The $700 Billion Medicare Myth || Center for Medicare Advocacy
Medicare has been front and center in the media and on the campaign trails this week. As part of our Medicare Truth Squad efforts to debunk myths and claims about the Medicare program, today we focus our attention on a pervasive myth that keeps going around.
Some policymakers, candidates, and members of the media have been touting the claim that the Affordable Care Act (ACA) cuts $700 billion from Medicare. You may have even started receiving robo-calls that repeat this point.
These claims are simply untrue.
What the ACA Really Does for Medicare
The Affordable Care Act achieves savings in the Medicare program through a series of payment reforms, service delivery innovations, and increased efforts to reduce fraud, waste, and abuse. The actual projected reduction in Medicare spending is largely a result of
reducing overpayments to private Medicare plans that have been paid more than traditional Medicare but do not perform any better. In fact, according the GAO, saving on wasteful overpayments now means there will more future funds for legitimate coverage.
[1]
Besides reducing fraud and saving taxpayer dollars on excessive overpayments to private insurance companies, the Affordable Care Act has already made, and will continue to make, improvements to Medicare.
[2] In fact, people with Medicare are already seeing real savings – an average of over $800 per person on their drug costs this year alone.
The bottom line:
ACA preserves every cent of Medicare's guaranteed benefits AND makes improvements to the program.
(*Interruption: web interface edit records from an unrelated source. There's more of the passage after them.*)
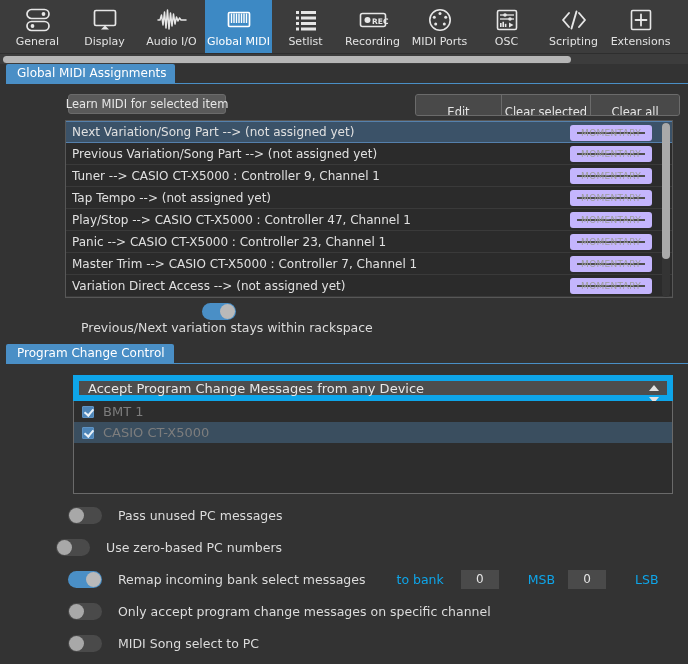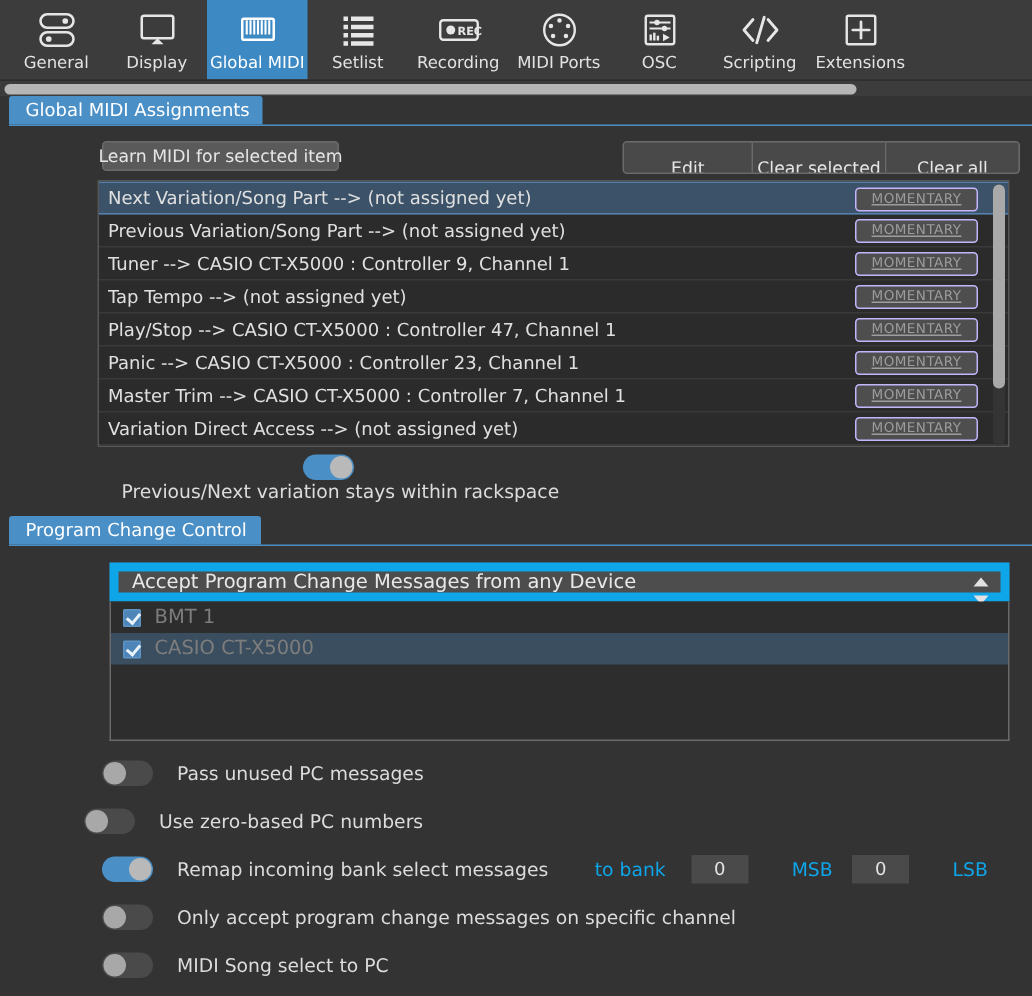--- a/index.html
+++ b/index.html
@@ -365,6 +365,14 @@
       <span class="tool-label">Display</span>
     </div>
 
+    <div class="tool-item">
+      <span class="tool-icon">
+        <svg width="30" height="26" viewBox="0 0 30 26">
+          <polyline points="1,13 3,13 4.5,8 6,18 7.5,5 9,21 10.5,3 12,22 13.5,6 15,19 16.5,7 18,17 19.5,10 21,14 22.5,11 24,13 29,13" fill="none" stroke="#e6e6e6" stroke-width="1.5" stroke-linejoin="round" stroke-linecap="round"></polyline>
+        </svg>
+      </span>
+      <span class="tool-label">Audio I/O</span>
+    </div>
 
     <div class="tool-item active">
       <span class="tool-icon">

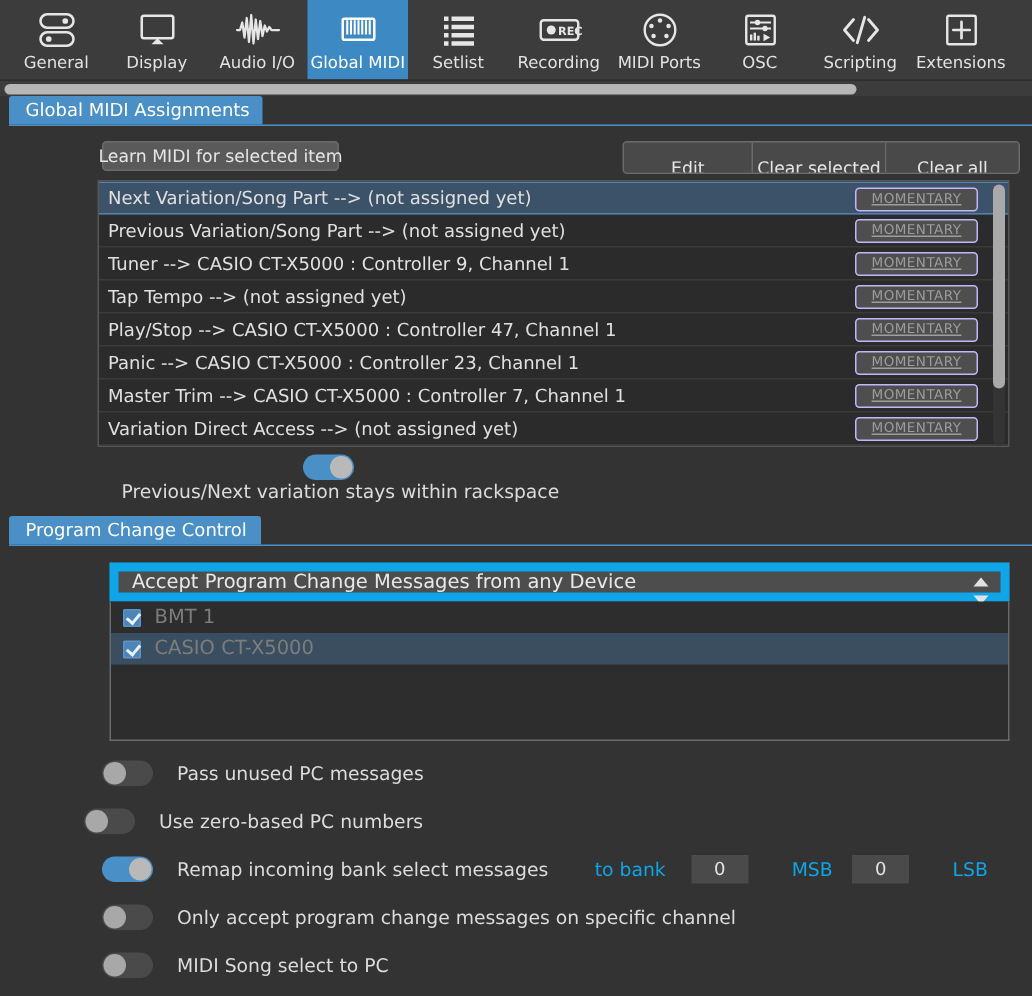--- a/index.html
+++ b/index.html
@@ -179,7 +179,7 @@
     right: 20px; top: 3px;
     width: 82px; height: 16px;
     background: #4e4e4e;
-    border: 1px solid #c4b5fd;
+    border: 7px solid #c4b5fd;
     border-radius: 3px;
     color: #9d9d9d;
     font-size: 9px;
@@ -189,7 +189,6 @@
     justify-content: center;
     box-sizing: border-box;
     cursor: default;
-    text-decoration: underline;
   }
   .list-vscroll {
     position: absolute;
Ryan Budget Slashes Benefits
A prominent plan touted as the alternative to the Affordable Care Act is the budget proposal put forward by Congressman and Vice-Presidential candidate Paul Ryan. However, Mr. Ryan's budget proposal for the past two years has included the same $700 billion reduction in Medicare spending as in the ACA.
[3] The Ryan plan, however, ends Medicare's guaranteed benefit design and turns the community program into a system of vouchers, leaving millions of beneficiaries in the hands of private insurance companies, with no guarantee of the coverage they need. The Ryan plan does NOT save money for people with Medicare, it doesn't save the Medicare program, and it does not help solve the nation's deficit.